## Your objective:
Go through the data below and return each line where the string "letter" occurs.

Saved entries
══════════
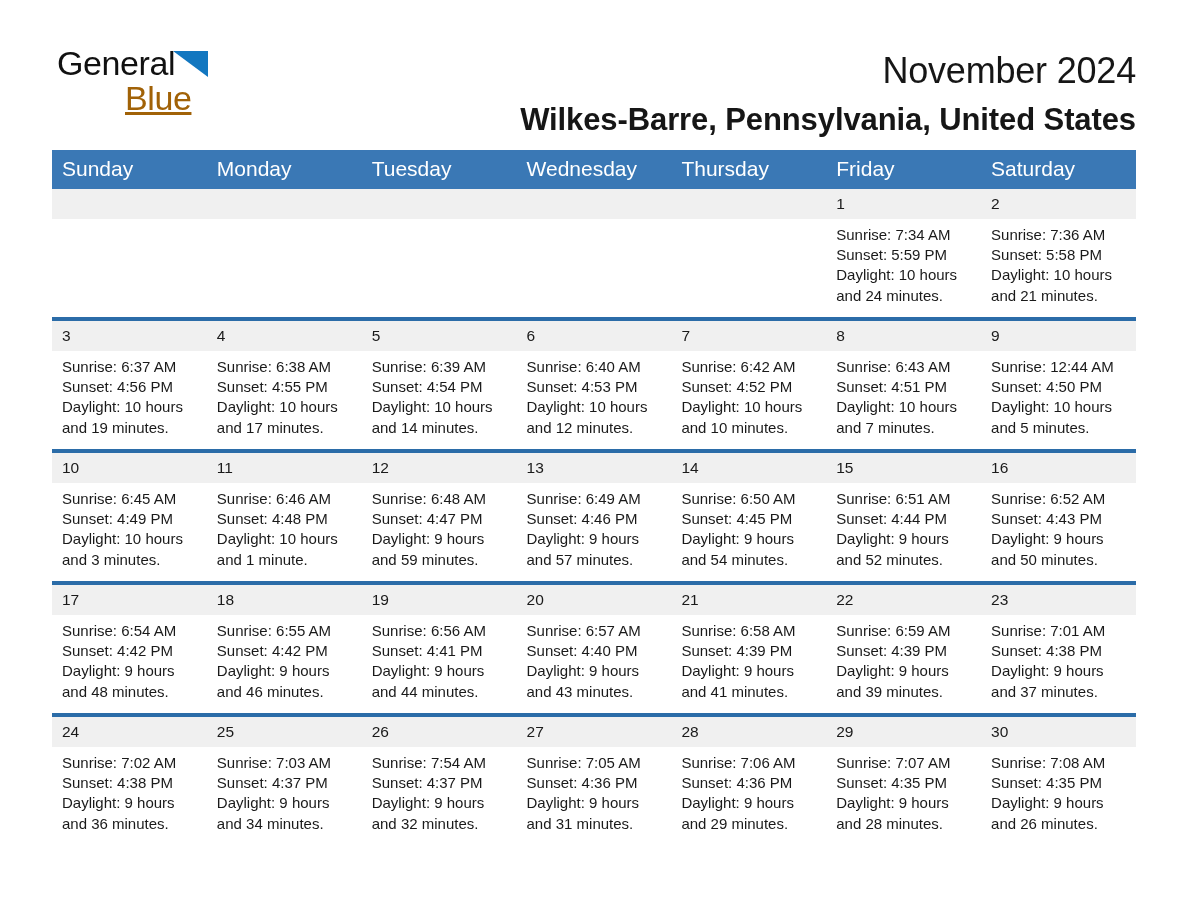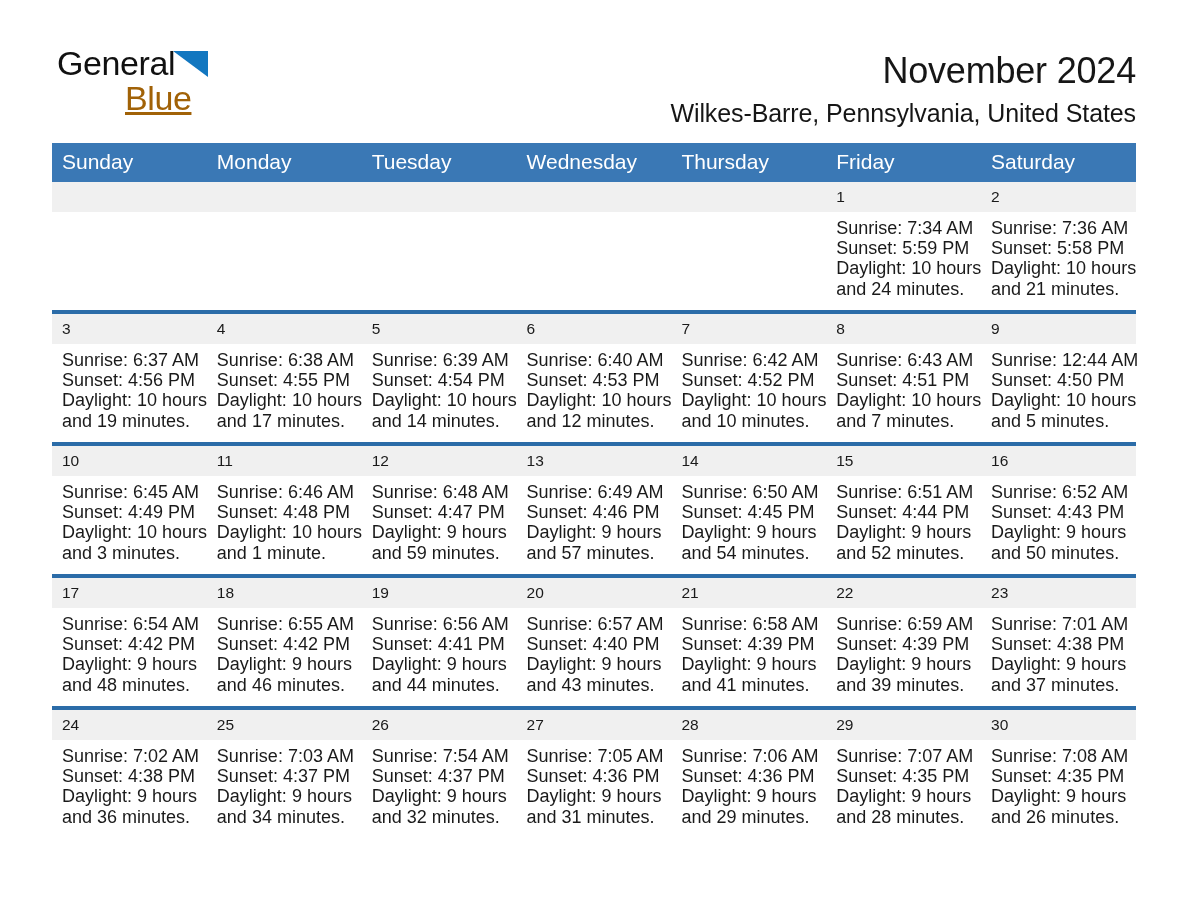--- a/index.html
+++ b/index.html
@@ -72,23 +72,23 @@
   }
   .month-title {
     font-size: 36px;
     font-weight: 400;
     color: #161616;
     line-height: 50px;
     letter-spacing: -0.2px;
     white-space: nowrap;
   }
   .location {
-    margin-top: 3px;
-    font-size: 25px;
-    font-weight: 400;
+    margin-top: 10px;
+    font-size: 31px;
+    font-weight: 700;
     color: #161616;
     line-height: 28px;
     letter-spacing: -0.1px;
     white-space: nowrap;
   }
 
   
   .calendar {
     margin: 16px 52px 0 52px;
     width: 1084px;
@@ -127,21 +127,21 @@
     font-size: 15.5px;
     color: #1a1a1a;
     line-height: 20px;
     box-sizing: content-box;
   }
   .daynum.empty {
     color: transparent;
   }
   .details {
     padding: 6px 8px 8px 10px;
-    font-size: 18px;
+    font-size: 15px;
     line-height: 20.2px;
     color: #1a1a1a;
     min-height: 98px;
     box-sizing: border-box;
   }
   .details div { white-space: nowrap; }
   .details.blank { min-height: 98px; }
 </style>
 </head>
 <body>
══════════
## Answer below:
     letter-spacing: -0.2px;
     letter-spacing: -0.1px;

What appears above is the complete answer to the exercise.